標準的な接種開始年齢[生後2か月から6か月]で接種した場合

肺炎球菌ワクチンを接種しているのは、日本の子どもだけ?

肺炎球菌ワクチンは、世界中で導入されています。
2022年時点で、141カ国が肺炎球菌ワクチンを国の予防接種プログラムに導入しています1)

1)International Vaccine Access Center (IVAC), Johns Hopkins Bloomberg School of Public Health. VIEW-hub. www.view-hub.org Accessed October 17, 2022.

肺炎球菌結合型ワクチンQ&A

監修:千葉大学真菌医学研究センター 感染症制御分野 教授 石和田 稔彦 先生

  • Q. 肺炎球菌結合型ワクチンって、どんなワクチン?

    A. 肺炎球菌という細菌によって生じる重い感染症を予防するワクチンです。
    肺炎球菌は細菌の一つで、名前のとおり、大人では肺炎になることが多いのですが、乳幼児の場合、肺炎のほかにも中耳炎や、菌が脳を包む膜や脳自体にまで入りこむ細菌性髄膜炎というこわい病気になることがあります1,2)。
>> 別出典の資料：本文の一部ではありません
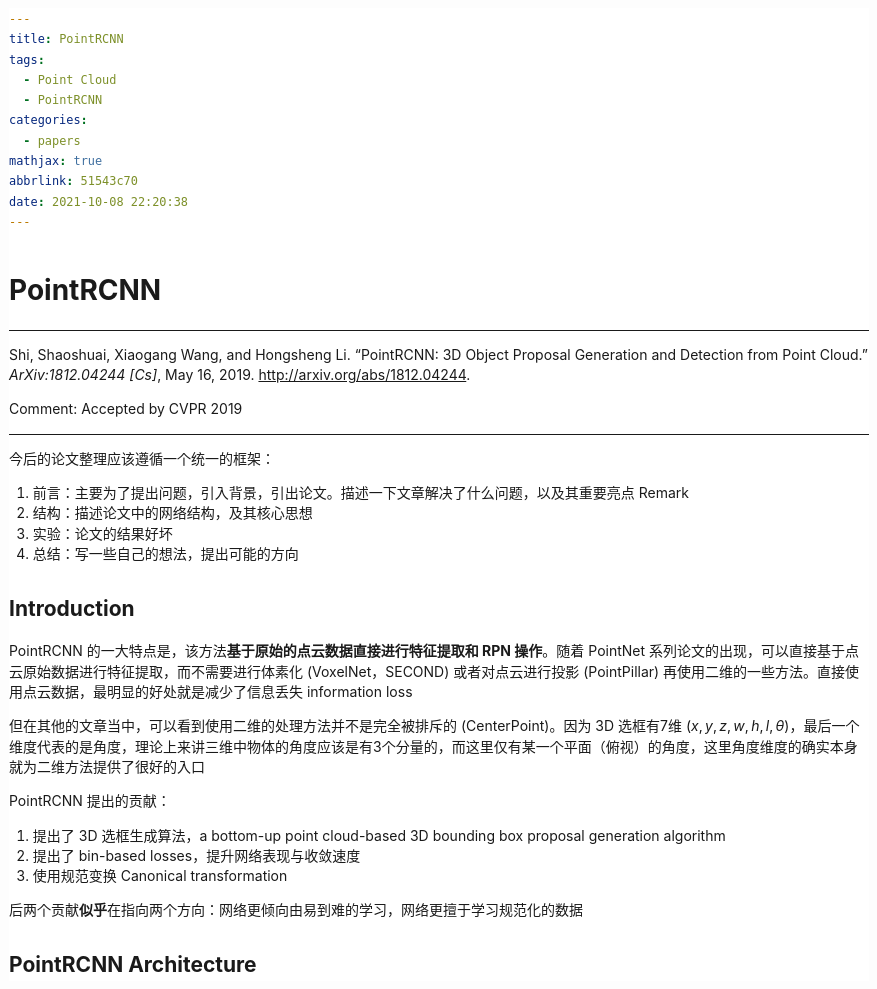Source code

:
 ```yaml
---
title: PointRCNN
tags:
  - Point Cloud
  - PointRCNN
categories:
  - papers
mathjax: true
abbrlink: 51543c70
date: 2021-10-08 22:20:38
---
```

# PointRCNN

---

Shi, Shaoshuai, Xiaogang Wang, and Hongsheng Li. “PointRCNN: 3D Object Proposal Generation and Detection from Point Cloud.” *ArXiv:1812.04244 [Cs]*, May 16, 2019. http://arxiv.org/abs/1812.04244.

Comment: Accepted by CVPR 2019

---

今后的论文整理应该遵循一个统一的框架：

1. 前言：主要为了提出问题，引入背景，引出论文。描述一下文章解决了什么问题，以及其重要亮点 Remark
2. 结构：描述论文中的网络结构，及其核心思想
3. 实验：论文的结果好坏
4. 总结：写一些自己的想法，提出可能的方向

## Introduction

PointRCNN 的一大特点是，该方法**基于原始的点云数据直接进行特征提取和 RPN 操作**。随着 PointNet 系列论文的出现，可以直接基于点云原始数据进行特征提取，而不需要进行体素化 (VoxelNet，SECOND) 或者对点云进行投影 (PointPillar) 再使用二维的一些方法。直接使用点云数据，最明显的好处就是减少了信息丢失 information loss

但在其他的文章当中，可以看到使用二维的处理方法并不是完全被排斥的 (CenterPoint)。因为 3D 选框有7维 $(x, y, z, w, h, l, \theta)$，最后一个维度代表的是角度，理论上来讲三维中物体的角度应该是有3个分量的，而这里仅有某一个平面（俯视）的角度，这里角度维度的确实本身就为二维方法提供了很好的入口

PointRCNN 提出的贡献：

1. 提出了 3D 选框生成算法，a bottom-up point cloud-based 3D bounding box proposal generation algorithm
2. 提出了 bin-based losses，提升网络表现与收敛速度
3. 使用规范变换 Canonical transformation

后两个贡献**似乎**在指向两个方向：网络更倾向由易到难的学习，网络更擅于学习规范化的数据

## PointRCNN Architecture
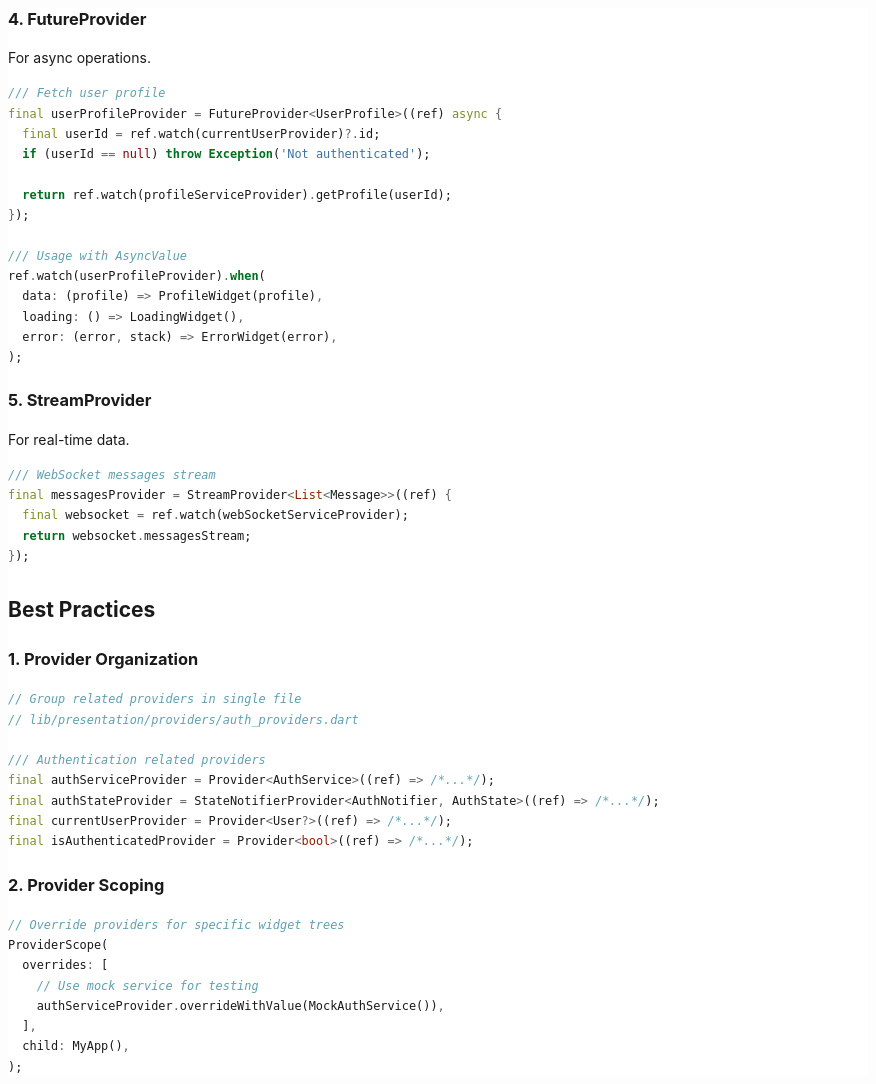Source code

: ### 4. FutureProvider
For async operations.
```dart
/// Fetch user profile
final userProfileProvider = FutureProvider<UserProfile>((ref) async {
  final userId = ref.watch(currentUserProvider)?.id;
  if (userId == null) throw Exception('Not authenticated');

  return ref.watch(profileServiceProvider).getProfile(userId);
});

/// Usage with AsyncValue
ref.watch(userProfileProvider).when(
  data: (profile) => ProfileWidget(profile),
  loading: () => LoadingWidget(),
  error: (error, stack) => ErrorWidget(error),
);
```

### 5. StreamProvider
For real-time data.
```dart
/// WebSocket messages stream
final messagesProvider = StreamProvider<List<Message>>((ref) {
  final websocket = ref.watch(webSocketServiceProvider);
  return websocket.messagesStream;
});
```

## Best Practices

### 1. Provider Organization
```dart
// Group related providers in single file
// lib/presentation/providers/auth_providers.dart

/// Authentication related providers
final authServiceProvider = Provider<AuthService>((ref) => /*...*/);
final authStateProvider = StateNotifierProvider<AuthNotifier, AuthState>((ref) => /*...*/);
final currentUserProvider = Provider<User?>((ref) => /*...*/);
final isAuthenticatedProvider = Provider<bool>((ref) => /*...*/);
```

### 2. Provider Scoping
```dart
// Override providers for specific widget trees
ProviderScope(
  overrides: [
    // Use mock service for testing
    authServiceProvider.overrideWithValue(MockAuthService()),
  ],
  child: MyApp(),
);
```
肺炎球菌結合型ワクチンは、肺炎球菌に感染する前にワクチンを接種して、ワクチンに含まれる肺炎球菌の血清型による、小児の侵襲性感染症を予防することを目的としています。

    1)厚生労働省:肺炎球菌感染症(小児)
    https://www.mhlw.go.jp/stf/seisakunitsuite/bunya/kenkou_iryou/kenkou/kekkaku-kansenshou/pneumococcus/index.html 2023/08/15参照
    2)国立感染症研究所:細菌性髄膜炎とは
    https://www.niid.go.jp/niid/ja/kansennohanashi/404-bac-megingitis.html 2023/08/15参照

  • Q. 肺炎球菌結合型ワクチンに含まれる血清型って何?

    A. 肺炎球菌の多くは莢膜という膜を持っていて、これが病原性の主体となります。莢膜には100種類以上のタイプがあり、これが肺炎球菌の血清型と呼ばれています3)
    そして、肺炎球菌ワクチンは、100種類以上の肺炎球菌の血清型の中で、重篤な病気を引き起こしたり、抗菌薬が効きにくい血清型を選び、その莢膜の成分をもとに作られています4)。莢膜の成分とキャリア蛋白を結合して作られたのが結合型ワクチンです。
    肺炎球菌ワクチンは、ワクチンに含まれる血清型の肺炎球菌に対して感染予防効果を示すと考えられています3)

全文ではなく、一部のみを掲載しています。